Linear Algebra for AI 07 — SVD, Low-Rank & LoRA

00

Topics We'll Cover

The Theorem & the Three Matrices
Geometric Reading: Rotate, Scale, Rotate
Relation to Eigendecomposition
Truncated SVD & the Eckart-Young Theorem
Effective Rank & the Singular-Value Spectrum
LoRA — Fine-Tuning as a Rank Constraint
DoRA, VeRA & LoRA's Cousins
DeepSeek MLA — Low-Rank KV Cache
Interactive: Image Rank Slider
The Pseudoinverse via SVD
Cheat Sheet

01

The Theorem & the Three Matrices

The SVD theorem. Every matrix $A \in \mathbb{R}^{m\times n}$ — any shape, any rank — can be factorised as

$$A = U\Sigma V^\top,$$

where $U \in \mathbb{R}^{m\times m}$ is orthogonal ($U^\top U = I$), $V \in \mathbb{R}^{n\times n}$ is orthogonal ($V^\top V = I$), and $\Sigma \in \mathbb{R}^{m\times n}$ is "diagonal" — non-negative entries $\sigma_1 \ge \sigma_2 \ge \cdots \ge 0$ on the main diagonal, zeros elsewhere.
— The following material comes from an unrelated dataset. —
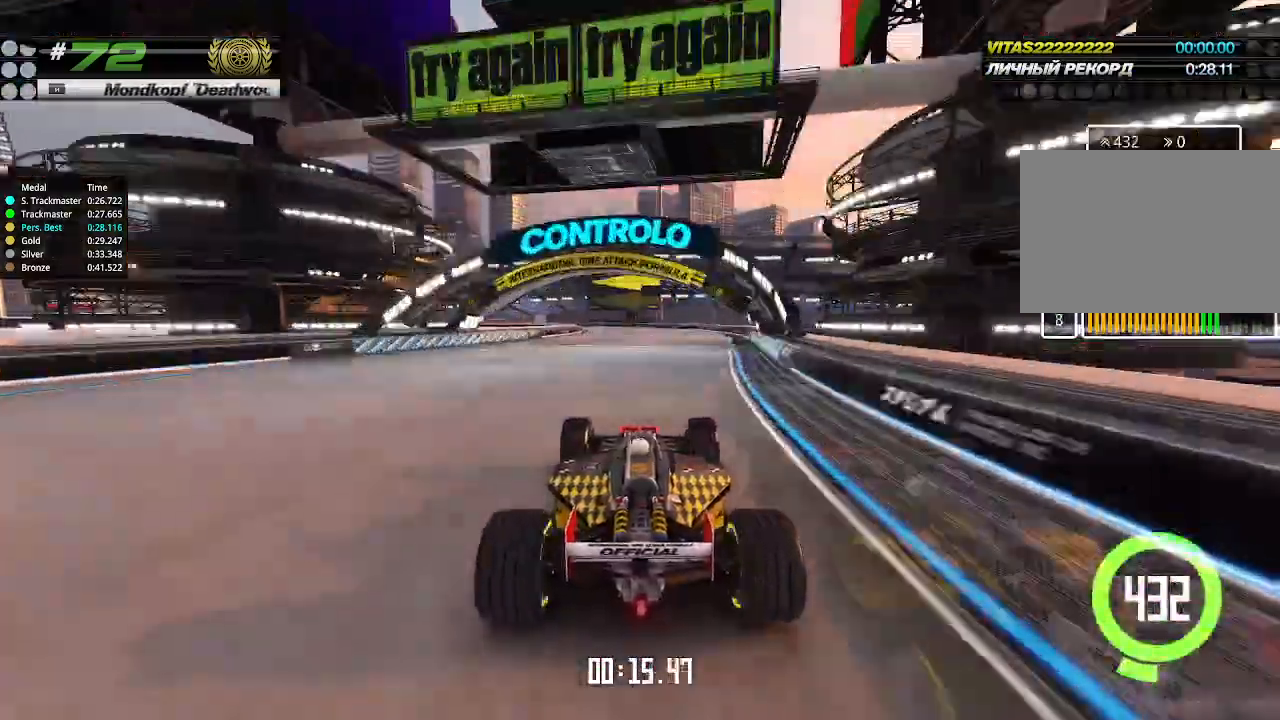
{"keys": [], "events": [[166, "left", "down"], [333, "up", "up"], [500, "left", "up"]]}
The columns of $U$ are left singular vectors, the columns of $V$ are right singular vectors, and the $\sigma_i$ are singular values. The number of non-zero singular values equals $\mathrm{rank}\,A$.

Compact (thin) SVD

If $\mathrm{rank}\,A = r$, store only the first $r$ columns of $U$ and $V$ and the $r\times r$ leading block of $\Sigma$:

$$A = U_r \Sigma_r V_r^\top = \sum_{i=1}^r \sigma_i\, \mathbf{u}_i \mathbf{v}_i^\top.$$

The sum on the right is the rank-1-decomposition view: $A$ is a weighted sum of $r$ rank-1 outer products, each weighted by its singular value. Often more useful than the full thing.

Why "every matrix"?

Eigendecomposition exists only for some matrices (must be square, must be diagonalisable). SVD exists for all matrices — rectangular, rank-deficient, even all-zero. This generality is why SVD is the workhorse: when you don't know what shape your matrix is, write SVD.

02

Geometric Reading: Rotate, Scale, Rotate

Multiplication by $A$ does three things in sequence:

1. $V^\top$ — rotate

Rewrite the input vector in the orthonormal "right singular" basis. No stretching; just a rotation/reflection of axes.

2. $\Sigma$ — scale

Stretch each axis by its singular value. The $i$-th coordinate is multiplied by $\sigma_i$. Coordinates beyond rank are discarded (multiplied by 0).

3. $U$ — rotate

Rewrite the result in the standard basis of the output space. Again pure rotation/reflection.

Every linear map is, in the right pair of orthonormal bases, just a per-axis scaling. The two rotations are precisely the change-of-basis from "ordinary" to "principal" axes — on the input side and on the output side independently.

What this means for the unit ball

$A$ takes the unit sphere $\{\mathbf{x} : \|\mathbf{x}\| = 1\}$ to an ellipsoid (or a degenerate flatter object if rank-deficient). The semi-axes of the ellipsoid are the singular values, and their directions are $U$. The largest singular value $\sigma_1$ is the maximum stretch any input direction can experience — the spectral norm $\|A\|_2 = \sigma_1$. The smallest non-zero singular value is the minimum stretch on the row space.

03

Relation to Eigendecomposition

For any $A$, the matrix $A^\top A$ is symmetric and PSD. Apply the spectral theorem (deck 06):

$$A^\top A = V \Sigma^\top \Sigma V^\top.$$

So the right singular vectors $V$ are the eigenvectors of $A^\top A$, and the singular values are the square roots of its eigenvalues.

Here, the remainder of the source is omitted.